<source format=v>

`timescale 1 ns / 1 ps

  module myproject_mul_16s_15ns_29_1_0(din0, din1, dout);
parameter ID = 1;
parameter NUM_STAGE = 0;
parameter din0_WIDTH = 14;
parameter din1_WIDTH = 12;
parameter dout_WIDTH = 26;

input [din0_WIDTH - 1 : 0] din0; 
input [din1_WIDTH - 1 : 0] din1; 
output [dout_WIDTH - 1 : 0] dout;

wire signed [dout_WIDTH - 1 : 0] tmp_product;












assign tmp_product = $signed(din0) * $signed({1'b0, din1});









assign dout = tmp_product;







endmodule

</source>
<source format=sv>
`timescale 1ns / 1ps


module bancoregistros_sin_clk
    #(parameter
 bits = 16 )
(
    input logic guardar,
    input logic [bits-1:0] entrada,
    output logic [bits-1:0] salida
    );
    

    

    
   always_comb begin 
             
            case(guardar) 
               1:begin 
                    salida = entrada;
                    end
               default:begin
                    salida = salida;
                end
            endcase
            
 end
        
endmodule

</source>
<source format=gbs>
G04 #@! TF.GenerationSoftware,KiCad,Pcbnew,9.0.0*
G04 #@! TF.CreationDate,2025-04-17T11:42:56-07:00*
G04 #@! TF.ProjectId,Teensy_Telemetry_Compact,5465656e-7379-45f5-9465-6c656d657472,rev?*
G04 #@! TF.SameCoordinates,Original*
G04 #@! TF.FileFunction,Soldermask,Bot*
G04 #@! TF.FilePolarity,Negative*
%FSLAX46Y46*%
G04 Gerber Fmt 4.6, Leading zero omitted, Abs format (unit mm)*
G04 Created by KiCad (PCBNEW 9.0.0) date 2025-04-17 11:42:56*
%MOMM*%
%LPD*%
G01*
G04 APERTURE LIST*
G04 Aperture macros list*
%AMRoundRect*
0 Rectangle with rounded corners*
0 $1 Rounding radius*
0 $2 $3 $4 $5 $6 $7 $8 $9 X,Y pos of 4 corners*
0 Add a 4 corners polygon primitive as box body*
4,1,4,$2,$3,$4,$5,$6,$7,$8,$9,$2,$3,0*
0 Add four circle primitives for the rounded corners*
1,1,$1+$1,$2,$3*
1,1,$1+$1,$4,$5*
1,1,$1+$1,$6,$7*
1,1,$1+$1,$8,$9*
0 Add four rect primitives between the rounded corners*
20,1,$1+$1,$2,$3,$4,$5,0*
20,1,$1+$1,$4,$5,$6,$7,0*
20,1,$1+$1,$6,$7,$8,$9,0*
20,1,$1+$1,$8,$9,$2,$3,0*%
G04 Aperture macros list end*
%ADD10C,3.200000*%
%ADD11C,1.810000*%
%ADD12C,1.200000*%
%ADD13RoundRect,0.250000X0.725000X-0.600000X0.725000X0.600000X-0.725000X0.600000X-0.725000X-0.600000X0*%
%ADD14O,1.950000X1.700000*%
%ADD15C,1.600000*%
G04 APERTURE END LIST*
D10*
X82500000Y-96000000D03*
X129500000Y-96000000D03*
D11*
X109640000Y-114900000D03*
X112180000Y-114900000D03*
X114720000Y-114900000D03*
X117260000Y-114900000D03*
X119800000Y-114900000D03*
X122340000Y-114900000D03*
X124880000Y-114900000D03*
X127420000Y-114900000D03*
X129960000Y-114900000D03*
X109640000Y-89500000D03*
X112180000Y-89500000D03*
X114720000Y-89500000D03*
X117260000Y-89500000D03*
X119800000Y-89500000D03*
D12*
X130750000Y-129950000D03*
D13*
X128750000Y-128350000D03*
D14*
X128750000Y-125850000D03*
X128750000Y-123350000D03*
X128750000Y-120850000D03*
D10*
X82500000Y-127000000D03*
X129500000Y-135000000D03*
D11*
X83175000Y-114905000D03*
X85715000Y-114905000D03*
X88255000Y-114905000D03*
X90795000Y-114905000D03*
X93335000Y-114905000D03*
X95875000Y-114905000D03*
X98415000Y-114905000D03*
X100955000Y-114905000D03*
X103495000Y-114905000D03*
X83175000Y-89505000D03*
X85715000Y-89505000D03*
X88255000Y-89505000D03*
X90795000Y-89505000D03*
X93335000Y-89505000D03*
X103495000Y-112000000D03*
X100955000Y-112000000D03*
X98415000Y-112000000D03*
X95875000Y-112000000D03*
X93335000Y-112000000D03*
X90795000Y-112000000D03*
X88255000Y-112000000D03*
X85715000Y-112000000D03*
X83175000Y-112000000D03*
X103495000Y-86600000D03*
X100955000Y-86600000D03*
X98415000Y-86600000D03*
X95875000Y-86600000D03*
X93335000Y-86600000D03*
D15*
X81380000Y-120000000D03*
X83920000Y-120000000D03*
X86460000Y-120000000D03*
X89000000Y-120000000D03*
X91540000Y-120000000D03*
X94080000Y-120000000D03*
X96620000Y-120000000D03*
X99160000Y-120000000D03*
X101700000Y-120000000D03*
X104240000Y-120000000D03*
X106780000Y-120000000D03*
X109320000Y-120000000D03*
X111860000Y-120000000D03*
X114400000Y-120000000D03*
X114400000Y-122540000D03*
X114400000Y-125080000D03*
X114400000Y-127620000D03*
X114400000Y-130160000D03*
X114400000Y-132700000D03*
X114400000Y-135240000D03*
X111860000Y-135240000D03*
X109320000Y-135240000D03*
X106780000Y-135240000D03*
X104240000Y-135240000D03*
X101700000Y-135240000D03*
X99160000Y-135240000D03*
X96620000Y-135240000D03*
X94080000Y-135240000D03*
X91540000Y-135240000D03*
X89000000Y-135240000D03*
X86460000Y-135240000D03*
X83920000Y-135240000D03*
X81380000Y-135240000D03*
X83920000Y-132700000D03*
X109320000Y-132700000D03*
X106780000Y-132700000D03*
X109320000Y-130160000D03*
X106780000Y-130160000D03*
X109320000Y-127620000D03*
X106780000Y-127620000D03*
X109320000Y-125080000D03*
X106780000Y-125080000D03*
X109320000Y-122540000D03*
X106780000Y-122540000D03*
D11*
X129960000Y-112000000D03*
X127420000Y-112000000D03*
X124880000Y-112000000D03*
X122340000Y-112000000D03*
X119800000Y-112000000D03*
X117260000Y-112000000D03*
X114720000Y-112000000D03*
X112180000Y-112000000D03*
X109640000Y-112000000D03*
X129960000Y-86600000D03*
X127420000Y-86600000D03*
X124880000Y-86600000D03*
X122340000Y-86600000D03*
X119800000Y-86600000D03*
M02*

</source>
————————
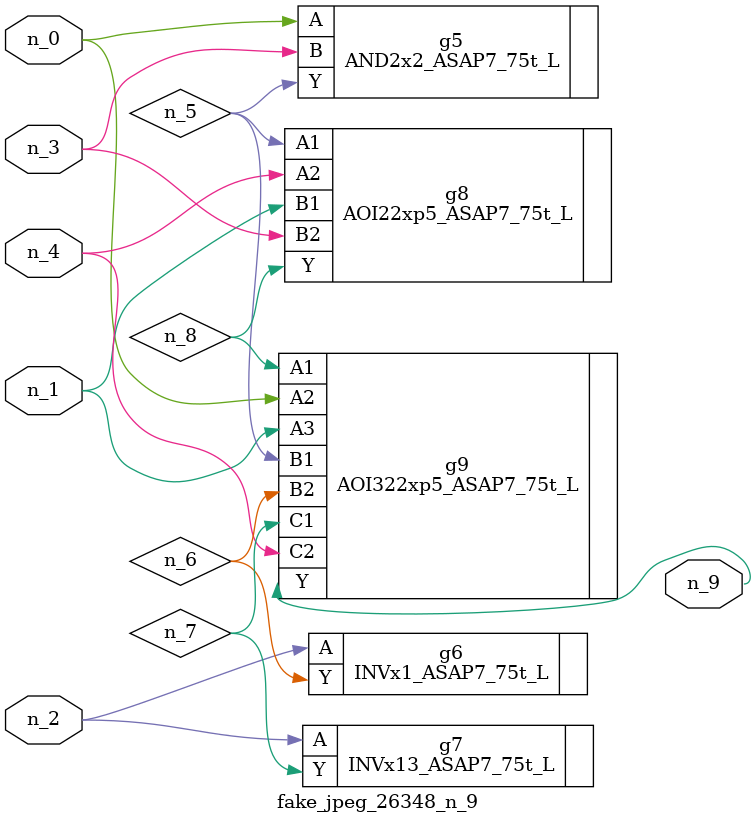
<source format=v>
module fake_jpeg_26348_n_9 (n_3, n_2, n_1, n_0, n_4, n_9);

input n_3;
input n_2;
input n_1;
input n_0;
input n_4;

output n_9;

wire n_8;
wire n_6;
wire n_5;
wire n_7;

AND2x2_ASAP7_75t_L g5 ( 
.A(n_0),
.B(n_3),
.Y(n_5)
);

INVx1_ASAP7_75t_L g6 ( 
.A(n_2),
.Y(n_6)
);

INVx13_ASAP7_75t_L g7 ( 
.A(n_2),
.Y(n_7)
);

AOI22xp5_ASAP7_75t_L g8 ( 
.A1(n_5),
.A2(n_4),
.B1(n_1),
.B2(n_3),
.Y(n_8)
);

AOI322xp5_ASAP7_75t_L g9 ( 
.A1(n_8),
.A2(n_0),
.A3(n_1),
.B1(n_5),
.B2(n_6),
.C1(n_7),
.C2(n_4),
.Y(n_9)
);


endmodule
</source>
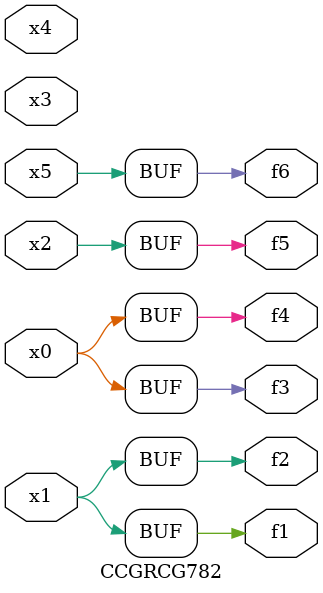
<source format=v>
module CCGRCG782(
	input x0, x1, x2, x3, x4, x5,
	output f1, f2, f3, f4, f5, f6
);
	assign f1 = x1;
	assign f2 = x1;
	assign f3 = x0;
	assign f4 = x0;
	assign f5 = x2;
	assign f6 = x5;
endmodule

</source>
————————
Wherever a line of the data holds "parameter", copy that line.

Solution for this exercise:
parameter ID = 1;
parameter NUM_STAGE = 0;
parameter din0_WIDTH = 14;
parameter din1_WIDTH = 12;
parameter dout_WIDTH = 26;
    #(parameter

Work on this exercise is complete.